The canon of synthetic chemistry has it that amides are relatively unreactive. This is usually explained by invoking resonance stabilization in which the nitrogen lone pair is donated into the anti-bonding (π*) orbital of the carbonyl, reducing its electrophilicity. This stability means that substrates containing amides can often be carried through multistep syntheses without significant concern. The amide bond is also the key structural component of proteins and yet nature is able to break them with ease using enzymes. Now, a team led by Neil Garg from the University of California, Los Angeles have developed a nickel-catalysed procedure for the conversion of amides to esters.

In line with the known stability of amides, previous approaches to this type of transformation have required the use of harsh acidic or basic conditions and a large excess of alcohol nucleophile — often used as reaction solvent. And, although metal-catalysed activation of carbon–heteroatom bonds in other carbonyl compounds has been reported, activation of the C–N bond in amides has not. Building upon their prior work on the activation of strong aryl–heteroatom bonds, Garg and co-workers turned to nickel catalysis. They began their study by performing density functional theory calculations to determine both the free-energy change for the methanolysis of a variety of N-substituted benzamides, and also the activation barrier for oxidative addition of the amide to an N-heterocyclic carbene–nickel catalyst. The calculations suggested that methanolysis of N-methyl-N-phenylbenzamides would be favourable both thermodynamically and kinetically and this was borne out experimentally — with the reaction producing an excellent yield of ester using only a small excess of methanol at just 80 °C.

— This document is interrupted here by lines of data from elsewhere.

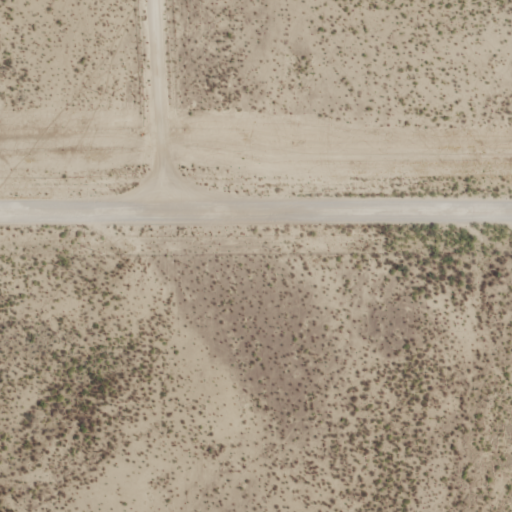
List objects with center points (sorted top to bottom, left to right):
road: (255, 212)
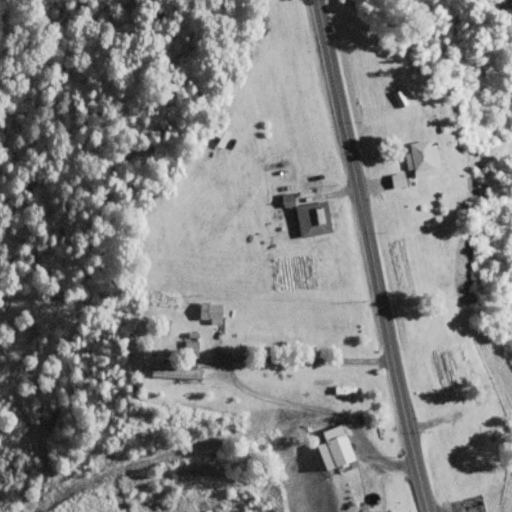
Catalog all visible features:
building: (422, 158)
building: (313, 220)
road: (370, 255)
building: (209, 310)
building: (190, 349)
building: (175, 373)
road: (237, 386)
building: (499, 429)
building: (334, 447)
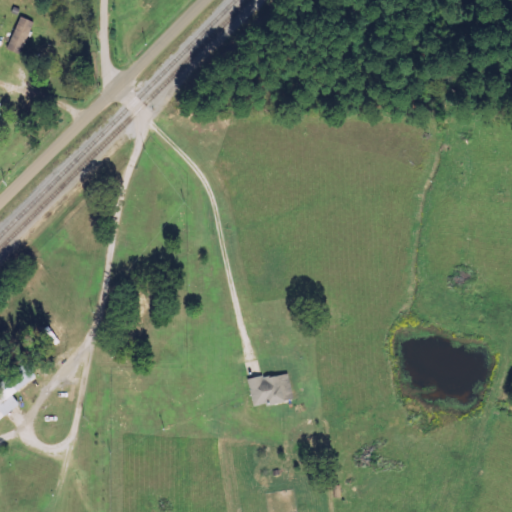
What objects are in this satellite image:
building: (18, 35)
road: (102, 101)
railway: (118, 117)
railway: (123, 124)
road: (115, 216)
building: (12, 388)
building: (268, 389)
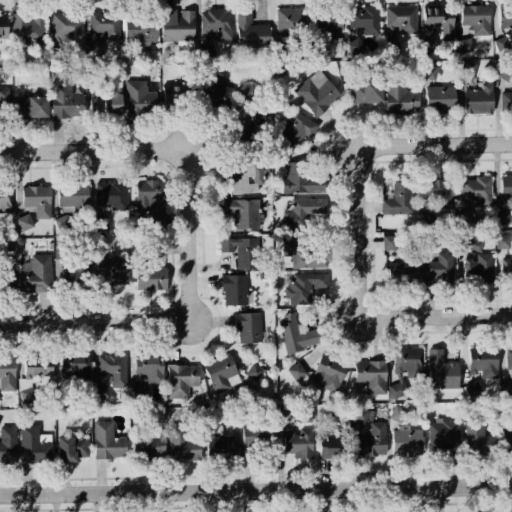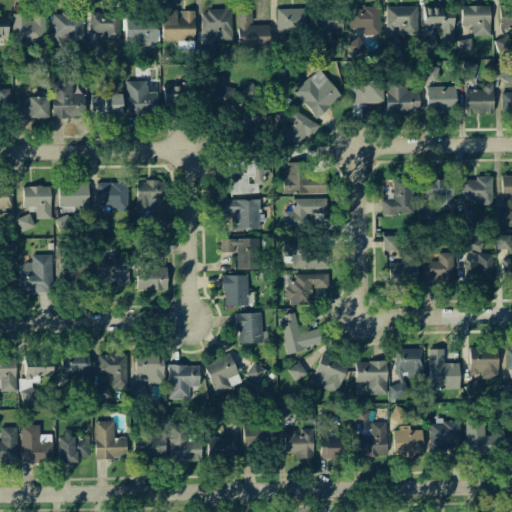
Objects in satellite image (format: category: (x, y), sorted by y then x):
building: (505, 15)
building: (476, 18)
building: (290, 19)
building: (364, 19)
building: (439, 20)
building: (216, 23)
building: (329, 23)
building: (400, 23)
building: (105, 24)
building: (177, 25)
building: (3, 26)
building: (66, 26)
building: (27, 29)
building: (140, 31)
building: (250, 31)
building: (464, 45)
building: (93, 50)
building: (467, 70)
building: (215, 91)
building: (365, 91)
building: (250, 92)
building: (317, 93)
building: (172, 94)
building: (139, 98)
building: (400, 98)
building: (64, 99)
building: (440, 99)
building: (478, 99)
building: (4, 100)
building: (505, 100)
building: (105, 104)
building: (31, 108)
building: (298, 128)
road: (187, 173)
building: (244, 176)
road: (358, 176)
building: (300, 180)
building: (506, 185)
building: (475, 190)
building: (440, 191)
building: (149, 193)
building: (109, 195)
building: (72, 197)
building: (399, 197)
building: (5, 198)
building: (37, 200)
building: (241, 212)
building: (305, 213)
building: (23, 222)
building: (502, 241)
building: (388, 242)
building: (156, 249)
building: (241, 251)
building: (303, 253)
building: (477, 263)
building: (404, 266)
building: (505, 267)
building: (438, 270)
building: (76, 272)
building: (110, 272)
building: (35, 274)
building: (150, 278)
building: (304, 287)
building: (234, 289)
road: (460, 316)
road: (64, 322)
building: (249, 328)
building: (295, 334)
building: (408, 362)
building: (482, 362)
building: (75, 367)
building: (113, 368)
building: (149, 368)
building: (441, 371)
building: (221, 372)
building: (254, 372)
building: (7, 373)
building: (328, 373)
building: (508, 373)
building: (371, 376)
building: (181, 380)
building: (396, 390)
building: (101, 392)
building: (397, 414)
building: (359, 415)
building: (257, 432)
building: (506, 432)
building: (442, 434)
building: (476, 436)
building: (373, 440)
building: (406, 441)
building: (107, 442)
building: (298, 443)
building: (147, 444)
building: (181, 444)
building: (8, 445)
building: (34, 445)
building: (332, 445)
building: (220, 447)
building: (71, 448)
road: (256, 490)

Garg and co-workers also showed that their reaction conditions were applicable to a variety of electron-rich aryl, electron-poor aryl and heteroaryl amides, and that complex and sterically hindered alcohols could be used as nucleophiles. As it stands, however, reactions with alkyl amides have not been successful — though this also presents an opportunity for the chemoselective reaction of one amide in the presence of another.